- WHAT THE TASK REQUIRES -
Please update the data below by replacing every "chart" with "graph", leaving everything else unchanged. Leave the pictures out of your answer.

---------- PROVIDED RECORDS

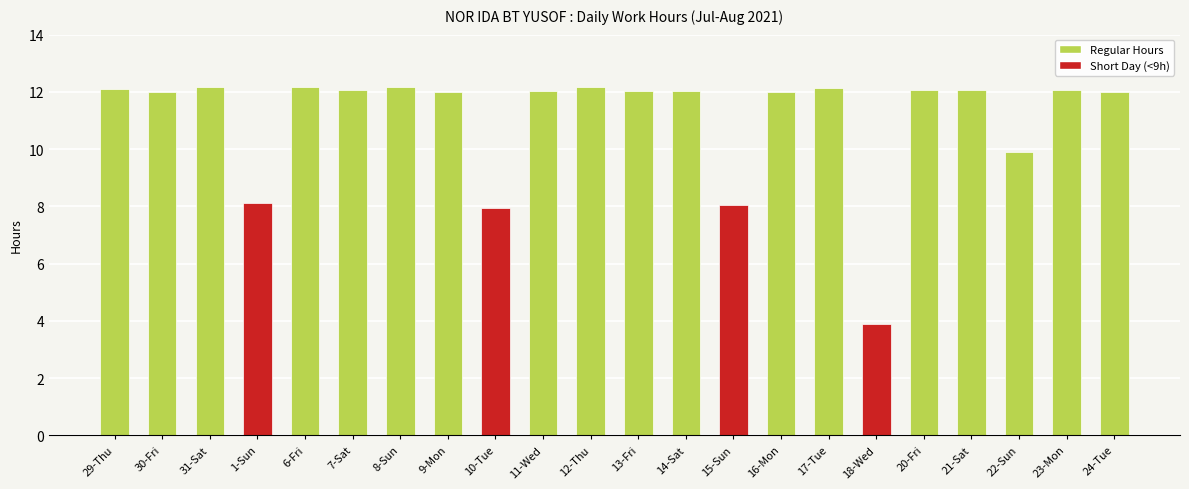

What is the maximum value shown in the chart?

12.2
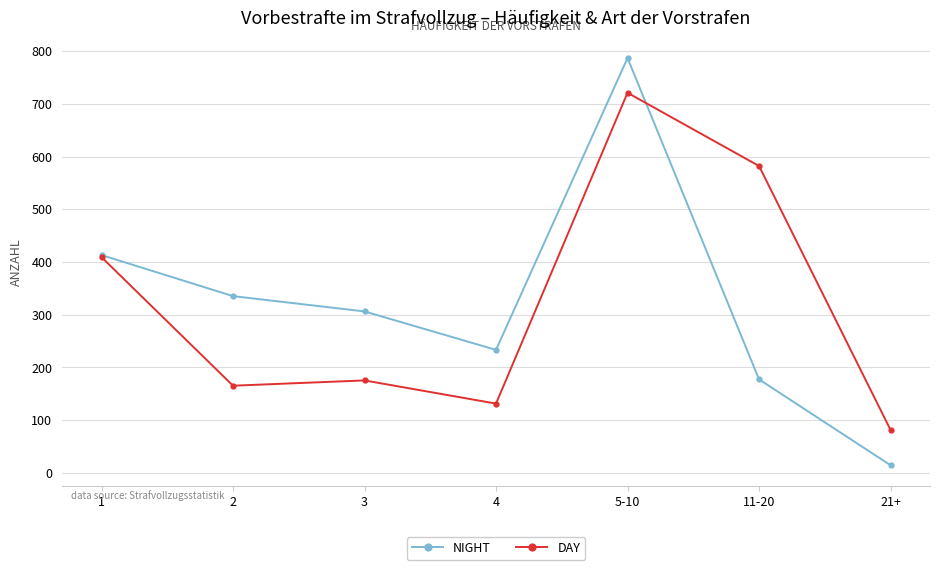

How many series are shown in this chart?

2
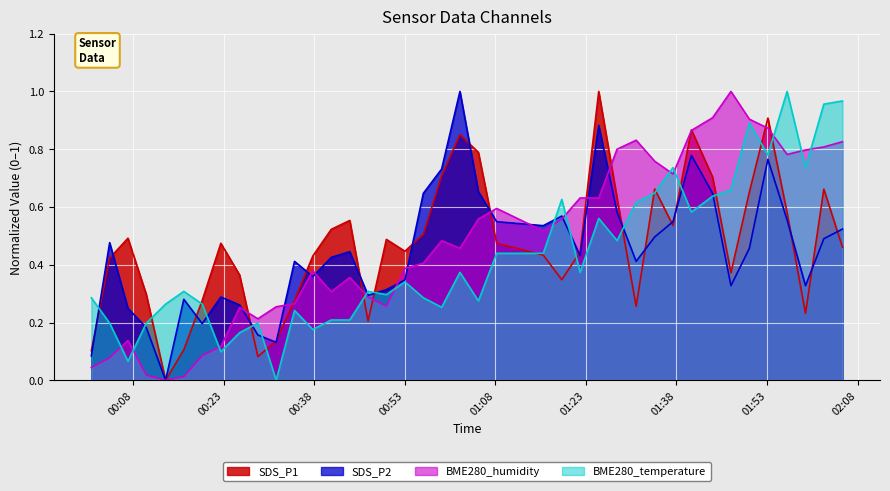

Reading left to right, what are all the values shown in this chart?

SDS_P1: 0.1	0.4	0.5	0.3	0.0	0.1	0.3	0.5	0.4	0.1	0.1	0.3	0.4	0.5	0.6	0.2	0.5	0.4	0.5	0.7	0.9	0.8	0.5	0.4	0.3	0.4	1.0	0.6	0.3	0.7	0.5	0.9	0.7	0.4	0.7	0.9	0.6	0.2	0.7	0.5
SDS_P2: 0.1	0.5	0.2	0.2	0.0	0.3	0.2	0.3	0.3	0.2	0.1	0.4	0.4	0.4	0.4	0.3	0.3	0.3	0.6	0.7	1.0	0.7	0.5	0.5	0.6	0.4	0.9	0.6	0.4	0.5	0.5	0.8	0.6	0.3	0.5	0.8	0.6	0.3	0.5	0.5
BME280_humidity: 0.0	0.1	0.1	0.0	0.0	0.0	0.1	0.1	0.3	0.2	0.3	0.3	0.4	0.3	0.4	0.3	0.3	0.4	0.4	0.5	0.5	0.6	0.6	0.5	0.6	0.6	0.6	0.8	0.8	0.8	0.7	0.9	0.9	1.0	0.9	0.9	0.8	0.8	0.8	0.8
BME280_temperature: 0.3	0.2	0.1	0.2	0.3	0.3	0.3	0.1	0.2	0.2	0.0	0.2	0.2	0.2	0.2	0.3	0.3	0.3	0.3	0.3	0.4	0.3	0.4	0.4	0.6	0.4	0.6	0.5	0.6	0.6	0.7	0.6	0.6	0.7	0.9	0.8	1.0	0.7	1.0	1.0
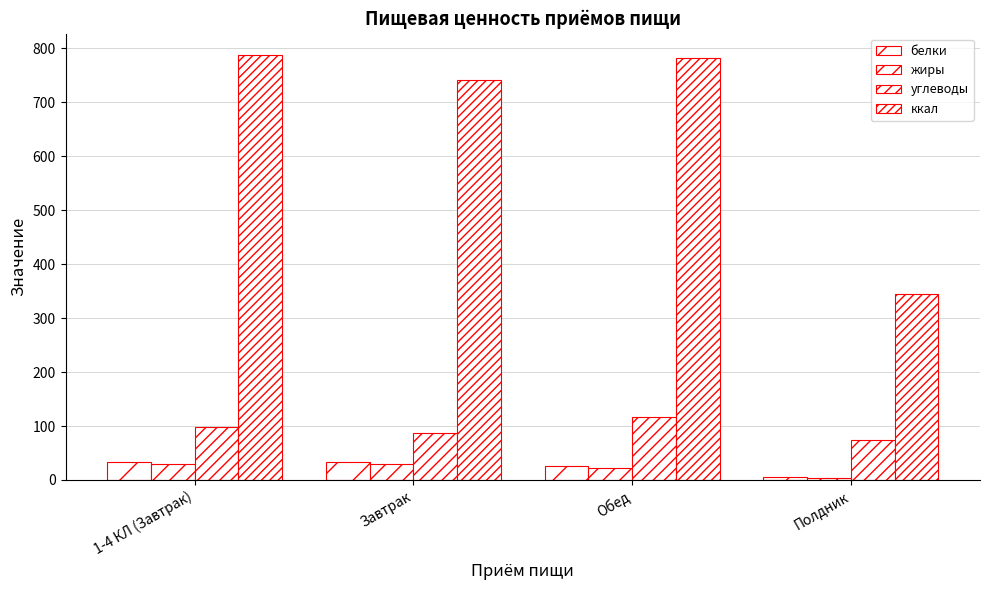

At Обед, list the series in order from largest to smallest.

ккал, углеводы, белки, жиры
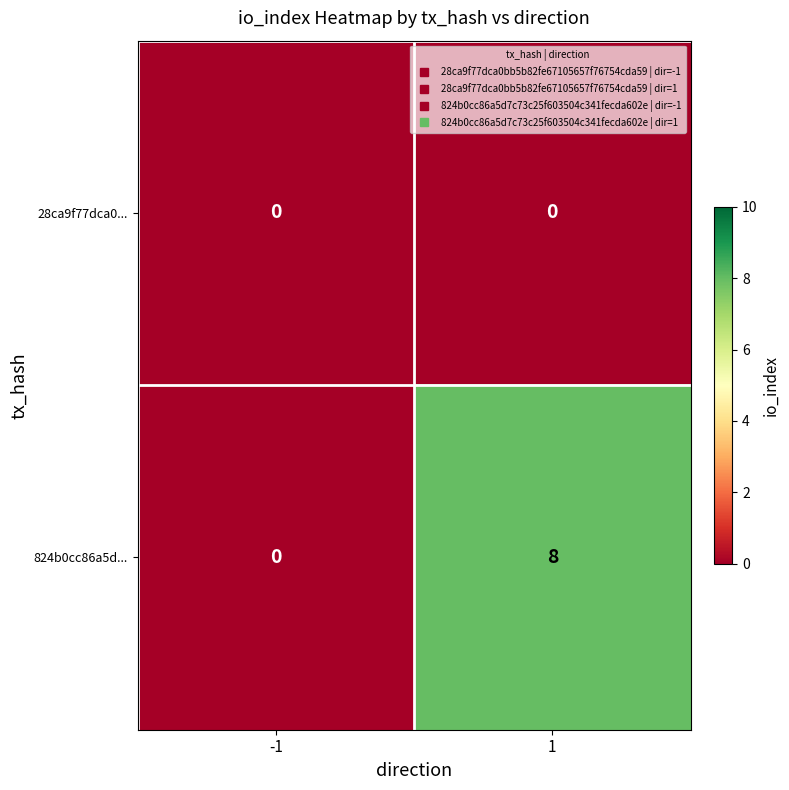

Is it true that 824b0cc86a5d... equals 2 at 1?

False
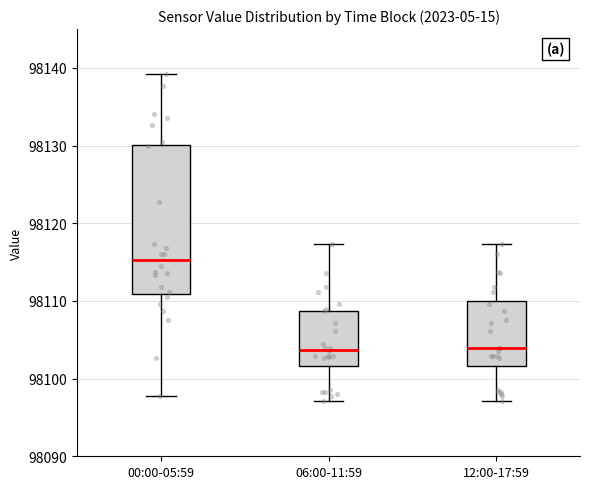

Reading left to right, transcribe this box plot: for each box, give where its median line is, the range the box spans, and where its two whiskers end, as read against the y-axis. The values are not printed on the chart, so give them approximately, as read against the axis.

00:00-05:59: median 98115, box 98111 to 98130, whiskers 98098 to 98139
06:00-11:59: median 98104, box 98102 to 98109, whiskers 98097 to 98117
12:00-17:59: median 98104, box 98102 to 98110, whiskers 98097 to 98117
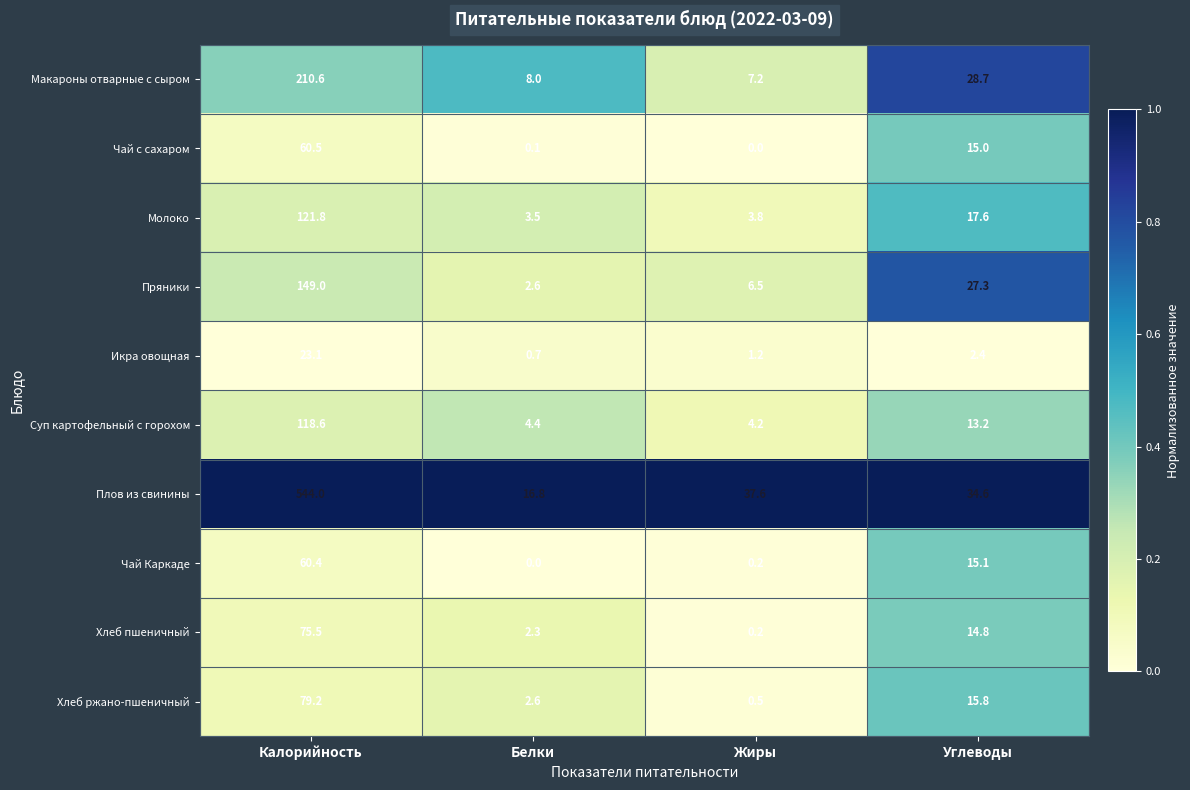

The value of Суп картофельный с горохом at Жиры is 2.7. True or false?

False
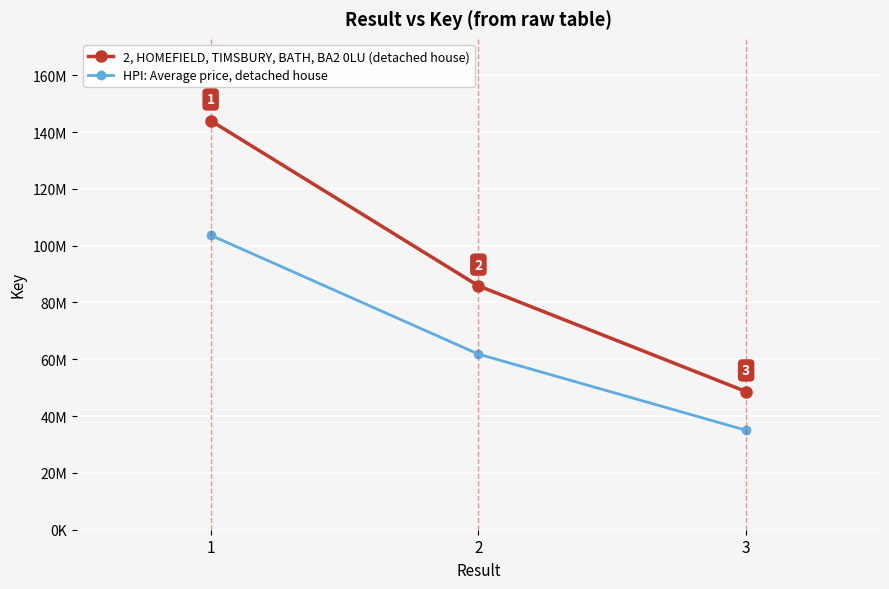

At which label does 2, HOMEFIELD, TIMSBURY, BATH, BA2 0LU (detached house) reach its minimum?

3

--------------------

- RESPONSE AREA -
What is the maximum value shown in the graph?

12.2

How many series are shown in this graph?

2

Reading left to right, what are all the values shown in this graph?

SDS_P1: 0.1	0.4	0.5	0.3	0.0	0.1	0.3	0.5	0.4	0.1	0.1	0.3	0.4	0.5	0.6	0.2	0.5	0.4	0.5	0.7	0.9	0.8	0.5	0.4	0.3	0.4	1.0	0.6	0.3	0.7	0.5	0.9	0.7	0.4	0.7	0.9	0.6	0.2	0.7	0.5
SDS_P2: 0.1	0.5	0.2	0.2	0.0	0.3	0.2	0.3	0.3	0.2	0.1	0.4	0.4	0.4	0.4	0.3	0.3	0.3	0.6	0.7	1.0	0.7	0.5	0.5	0.6	0.4	0.9	0.6	0.4	0.5	0.5	0.8	0.6	0.3	0.5	0.8	0.6	0.3	0.5	0.5
BME280_humidity: 0.0	0.1	0.1	0.0	0.0	0.0	0.1	0.1	0.3	0.2	0.3	0.3	0.4	0.3	0.4	0.3	0.3	0.4	0.4	0.5	0.5	0.6	0.6	0.5	0.6	0.6	0.6	0.8	0.8	0.8	0.7	0.9	0.9	1.0	0.9	0.9	0.8	0.8	0.8	0.8
BME280_temperature: 0.3	0.2	0.1	0.2	0.3	0.3	0.3	0.1	0.2	0.2	0.0	0.2	0.2	0.2	0.2	0.3	0.3	0.3	0.3	0.3	0.4	0.3	0.4	0.4	0.6	0.4	0.6	0.5	0.6	0.6	0.7	0.6	0.6	0.7	0.9	0.8	1.0	0.7	1.0	1.0

At Обед, list the series in order from largest to smallest.

ккал, углеводы, белки, жиры

Is it true that 824b0cc86a5d... equals 2 at 1?

False

Reading left to right, transcribe this box plot: for each box, give where its median line is, the range the box spans, and where its two whiskers end, as read against the y-axis. The values are not printed on the graph, so give them approximately, as read against the axis.

00:00-05:59: median 98115, box 98111 to 98130, whiskers 98098 to 98139
06:00-11:59: median 98104, box 98102 to 98109, whiskers 98097 to 98117
12:00-17:59: median 98104, box 98102 to 98110, whiskers 98097 to 98117

The value of Суп картофельный с горохом at Жиры is 2.7. True or false?

False

At which label does 2, HOMEFIELD, TIMSBURY, BATH, BA2 0LU (detached house) reach its minimum?

3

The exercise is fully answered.